Comparison of active energy-balance architectures for second-life battery dynamic equalization

The repurposing of exhausted automotive batteries in second-life stationary applications helps to overcome the ethical concerns related to Lithium-Ion battery disposal. However, the aged cells composing second-life batteries present large capacity variability that limits the battery usable energy. The usable energy can be increased using an active balancing architecture implementing dynamic equalization that moves charge from stronger cells to weaker ones during the normal battery operation. However, the high quantity of transferred charge makes the choice of the balancing architecture challenging. This work compares the Direct-Cell-to-Cell, Adjacent-Cell-to-Cell, Cell-to-Pack, and Pack-to-Cell active balancing architectures in different realistic scenarios.
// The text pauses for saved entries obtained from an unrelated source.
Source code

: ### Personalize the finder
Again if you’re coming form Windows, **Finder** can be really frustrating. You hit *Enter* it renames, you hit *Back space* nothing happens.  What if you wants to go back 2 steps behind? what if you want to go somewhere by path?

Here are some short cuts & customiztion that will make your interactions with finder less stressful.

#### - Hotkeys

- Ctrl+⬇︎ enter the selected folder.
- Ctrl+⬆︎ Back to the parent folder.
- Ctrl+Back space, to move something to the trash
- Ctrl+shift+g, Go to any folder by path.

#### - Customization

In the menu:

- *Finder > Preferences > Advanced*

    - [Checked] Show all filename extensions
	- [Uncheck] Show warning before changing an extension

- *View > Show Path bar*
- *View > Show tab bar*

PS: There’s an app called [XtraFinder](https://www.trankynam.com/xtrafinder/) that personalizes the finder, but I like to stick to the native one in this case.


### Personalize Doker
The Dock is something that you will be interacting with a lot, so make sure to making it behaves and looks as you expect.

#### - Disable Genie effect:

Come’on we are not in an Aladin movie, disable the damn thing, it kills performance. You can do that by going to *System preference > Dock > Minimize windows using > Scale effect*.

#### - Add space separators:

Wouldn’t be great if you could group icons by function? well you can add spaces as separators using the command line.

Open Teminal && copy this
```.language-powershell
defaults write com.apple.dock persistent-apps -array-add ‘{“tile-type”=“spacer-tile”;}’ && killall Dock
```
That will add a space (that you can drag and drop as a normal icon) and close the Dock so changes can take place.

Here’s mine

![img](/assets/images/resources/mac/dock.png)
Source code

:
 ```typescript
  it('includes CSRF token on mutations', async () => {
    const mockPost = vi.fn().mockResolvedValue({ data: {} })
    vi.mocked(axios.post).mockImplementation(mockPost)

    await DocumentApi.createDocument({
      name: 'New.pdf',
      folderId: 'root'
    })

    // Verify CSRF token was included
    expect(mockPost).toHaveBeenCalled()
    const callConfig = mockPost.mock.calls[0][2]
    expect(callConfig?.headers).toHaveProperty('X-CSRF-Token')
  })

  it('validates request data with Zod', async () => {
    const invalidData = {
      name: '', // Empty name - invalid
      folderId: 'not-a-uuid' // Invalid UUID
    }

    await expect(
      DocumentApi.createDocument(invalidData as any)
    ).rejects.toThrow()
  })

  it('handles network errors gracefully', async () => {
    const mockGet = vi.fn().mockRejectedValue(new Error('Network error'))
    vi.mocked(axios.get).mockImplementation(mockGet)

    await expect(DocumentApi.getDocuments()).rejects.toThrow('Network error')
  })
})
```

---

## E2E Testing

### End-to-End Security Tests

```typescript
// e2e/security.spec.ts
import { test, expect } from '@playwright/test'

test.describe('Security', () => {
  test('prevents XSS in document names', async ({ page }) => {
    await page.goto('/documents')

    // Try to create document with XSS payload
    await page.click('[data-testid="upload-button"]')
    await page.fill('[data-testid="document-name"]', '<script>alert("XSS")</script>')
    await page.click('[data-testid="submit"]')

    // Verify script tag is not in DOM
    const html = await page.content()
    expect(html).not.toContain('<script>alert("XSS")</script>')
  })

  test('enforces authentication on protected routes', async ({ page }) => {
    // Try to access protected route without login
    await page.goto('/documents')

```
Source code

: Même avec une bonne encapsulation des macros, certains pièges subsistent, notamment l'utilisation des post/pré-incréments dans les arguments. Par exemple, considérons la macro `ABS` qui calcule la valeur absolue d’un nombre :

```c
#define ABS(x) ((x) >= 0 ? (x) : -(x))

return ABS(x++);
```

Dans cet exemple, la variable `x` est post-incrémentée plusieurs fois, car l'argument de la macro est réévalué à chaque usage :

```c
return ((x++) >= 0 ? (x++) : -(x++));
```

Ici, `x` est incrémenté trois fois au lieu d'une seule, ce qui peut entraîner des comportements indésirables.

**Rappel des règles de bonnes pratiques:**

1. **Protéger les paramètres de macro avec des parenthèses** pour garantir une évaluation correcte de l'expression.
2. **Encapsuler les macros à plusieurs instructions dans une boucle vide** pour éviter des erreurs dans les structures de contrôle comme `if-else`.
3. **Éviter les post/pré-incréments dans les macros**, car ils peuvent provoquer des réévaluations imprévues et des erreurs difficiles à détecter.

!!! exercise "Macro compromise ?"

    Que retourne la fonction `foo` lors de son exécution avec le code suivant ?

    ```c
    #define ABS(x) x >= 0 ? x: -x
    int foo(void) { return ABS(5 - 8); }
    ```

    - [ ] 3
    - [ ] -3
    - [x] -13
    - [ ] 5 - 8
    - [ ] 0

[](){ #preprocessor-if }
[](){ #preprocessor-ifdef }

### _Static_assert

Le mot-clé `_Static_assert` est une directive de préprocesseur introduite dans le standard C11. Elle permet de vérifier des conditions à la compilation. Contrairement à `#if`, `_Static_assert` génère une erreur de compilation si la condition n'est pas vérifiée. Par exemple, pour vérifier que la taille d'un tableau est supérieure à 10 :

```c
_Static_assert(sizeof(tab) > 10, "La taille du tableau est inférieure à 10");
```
Three case studies are analyzed considering Gaussian, Weibull, and bimodal capacity distributions. For each distribution, a Monte Carlo simulation of 10,000 battery modules composed of 10 series-connected cells is carried out. The usable capacity obtained by applying dynamic equalization to each investigated architecture is calculated. The Direct-Cell-to-Cell architecture shows the best performance. However, the large performance gap among the architectures usually found in the literature appears to reduce when realistic scenarios are considered. Therefore, both Adjacent-Cell-to-Cell and Pack-to-Cells architectures emerge as good trade-offs between performance and complexity for dynamic equalization of second-life batteries.